2004-07-24 17:29:18BZ

Sometimes-by My Bloody Valentine

This is undoubtedly the best song in Hohaiyan Festival, though impossible to be performed in live anymore. Sometimes, accompanied by sunset, is not only the most beautiful scene I have ever seen but also the most sorrowful feeling I could have felt.

At that time point, the song and the crowd in the festival make me to realize that I can never have a distinctive life because I am too weak to decide. I leave myself in a very strange place, stick there and can’t choose any direction to go. Every morning I turn on my player, let the song played and go to work in despair. Ironically, I love my work so much and I do really think this is the best job in the world. But I still feel sad.

People said we are lucky as we have the right to choose. I do agree with their opinion. Therefore,
I should be grateful because I have the right not to be mediocre
I should be satisfied because the goals are no longer remote if I keep going on.
I should be more energetic because I enjoy challenging myself at any time.
But why all I can feel is loneliness and sadness, why nothing interests me anymore.

Six weeks left for my last summer vacation, I have been so tired during these months, either in work or in the relationships with others.

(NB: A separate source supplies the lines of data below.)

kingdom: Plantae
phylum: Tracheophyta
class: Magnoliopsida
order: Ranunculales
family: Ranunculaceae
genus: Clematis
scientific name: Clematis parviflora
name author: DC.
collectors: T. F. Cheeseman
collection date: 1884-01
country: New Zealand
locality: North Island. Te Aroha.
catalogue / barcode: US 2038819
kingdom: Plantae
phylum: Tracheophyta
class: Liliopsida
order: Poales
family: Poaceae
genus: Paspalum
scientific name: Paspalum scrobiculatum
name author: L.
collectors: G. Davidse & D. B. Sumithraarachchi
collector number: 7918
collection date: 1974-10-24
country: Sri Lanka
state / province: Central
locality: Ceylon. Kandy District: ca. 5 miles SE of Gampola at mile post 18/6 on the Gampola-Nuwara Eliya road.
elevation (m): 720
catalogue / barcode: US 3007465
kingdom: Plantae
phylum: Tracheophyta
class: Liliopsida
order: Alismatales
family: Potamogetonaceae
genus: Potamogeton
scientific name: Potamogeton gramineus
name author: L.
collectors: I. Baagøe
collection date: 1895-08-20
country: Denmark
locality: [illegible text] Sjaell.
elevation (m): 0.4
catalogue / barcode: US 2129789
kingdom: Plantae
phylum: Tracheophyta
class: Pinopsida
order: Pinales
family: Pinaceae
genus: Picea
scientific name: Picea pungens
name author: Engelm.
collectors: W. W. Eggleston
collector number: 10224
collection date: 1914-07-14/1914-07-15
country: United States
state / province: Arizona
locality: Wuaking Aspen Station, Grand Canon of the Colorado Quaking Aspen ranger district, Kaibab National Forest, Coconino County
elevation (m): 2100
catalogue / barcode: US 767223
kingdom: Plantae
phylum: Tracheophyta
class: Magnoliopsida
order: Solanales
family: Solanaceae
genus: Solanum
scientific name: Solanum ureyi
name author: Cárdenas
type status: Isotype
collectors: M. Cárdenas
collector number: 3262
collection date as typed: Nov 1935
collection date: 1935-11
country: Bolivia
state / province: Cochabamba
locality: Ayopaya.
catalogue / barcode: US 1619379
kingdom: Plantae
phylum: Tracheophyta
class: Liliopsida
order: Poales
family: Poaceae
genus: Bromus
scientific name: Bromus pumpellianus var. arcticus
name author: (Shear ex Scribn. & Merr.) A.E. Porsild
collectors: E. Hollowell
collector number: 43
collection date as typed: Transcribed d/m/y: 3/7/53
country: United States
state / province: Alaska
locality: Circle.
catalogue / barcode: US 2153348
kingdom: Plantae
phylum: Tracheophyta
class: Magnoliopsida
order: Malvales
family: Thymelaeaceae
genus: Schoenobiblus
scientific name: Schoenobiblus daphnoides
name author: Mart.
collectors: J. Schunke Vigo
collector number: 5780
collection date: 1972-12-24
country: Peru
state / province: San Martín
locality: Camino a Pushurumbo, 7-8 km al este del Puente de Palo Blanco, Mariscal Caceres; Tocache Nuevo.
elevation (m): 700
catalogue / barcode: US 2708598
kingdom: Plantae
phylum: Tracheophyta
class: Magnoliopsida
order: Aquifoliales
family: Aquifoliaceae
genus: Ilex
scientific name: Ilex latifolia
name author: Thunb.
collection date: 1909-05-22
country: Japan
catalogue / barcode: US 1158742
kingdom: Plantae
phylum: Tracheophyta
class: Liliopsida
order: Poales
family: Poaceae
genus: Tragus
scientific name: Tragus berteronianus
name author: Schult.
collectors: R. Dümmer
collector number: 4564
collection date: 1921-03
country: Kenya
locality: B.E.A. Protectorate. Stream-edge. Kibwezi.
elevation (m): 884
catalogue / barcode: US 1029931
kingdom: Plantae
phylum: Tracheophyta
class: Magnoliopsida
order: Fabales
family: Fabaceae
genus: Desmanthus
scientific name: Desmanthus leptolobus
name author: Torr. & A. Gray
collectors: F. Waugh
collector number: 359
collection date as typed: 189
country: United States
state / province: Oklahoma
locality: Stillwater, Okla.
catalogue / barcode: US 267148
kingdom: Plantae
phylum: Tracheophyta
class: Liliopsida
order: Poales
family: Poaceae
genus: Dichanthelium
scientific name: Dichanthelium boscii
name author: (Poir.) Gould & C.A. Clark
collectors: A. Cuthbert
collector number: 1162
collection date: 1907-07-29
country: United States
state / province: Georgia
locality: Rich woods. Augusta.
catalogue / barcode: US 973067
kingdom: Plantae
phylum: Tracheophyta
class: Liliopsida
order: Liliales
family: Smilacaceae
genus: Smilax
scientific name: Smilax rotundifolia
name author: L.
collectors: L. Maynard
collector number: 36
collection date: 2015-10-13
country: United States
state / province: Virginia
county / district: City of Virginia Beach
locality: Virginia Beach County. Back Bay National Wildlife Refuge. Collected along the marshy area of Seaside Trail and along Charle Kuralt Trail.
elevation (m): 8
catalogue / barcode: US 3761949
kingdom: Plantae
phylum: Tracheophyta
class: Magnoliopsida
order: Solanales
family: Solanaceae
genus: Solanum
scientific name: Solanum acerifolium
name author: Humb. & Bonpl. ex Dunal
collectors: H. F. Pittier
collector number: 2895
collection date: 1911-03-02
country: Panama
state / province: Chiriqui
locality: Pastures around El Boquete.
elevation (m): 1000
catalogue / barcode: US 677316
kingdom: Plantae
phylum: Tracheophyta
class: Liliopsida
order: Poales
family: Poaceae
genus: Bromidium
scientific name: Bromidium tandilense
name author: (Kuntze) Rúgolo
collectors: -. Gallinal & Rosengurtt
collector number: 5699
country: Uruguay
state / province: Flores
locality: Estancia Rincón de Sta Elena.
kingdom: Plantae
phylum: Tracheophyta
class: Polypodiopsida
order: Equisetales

I need to slow down; think about my entire life because this would be the last chance I can make any change. I am pessimistic, however, to come up with any creative ideas for it. Eventually, I believe I will take it all, and be as aggressive as I can for the rest of my life. If so, I will leave everything I have experienced in my memory, and become the kind of person I have hated so much before. It seems to be the best way for resolving the dilemma ahead of me. Mediocrity or betrayal, it’s about the time to make the final judgment.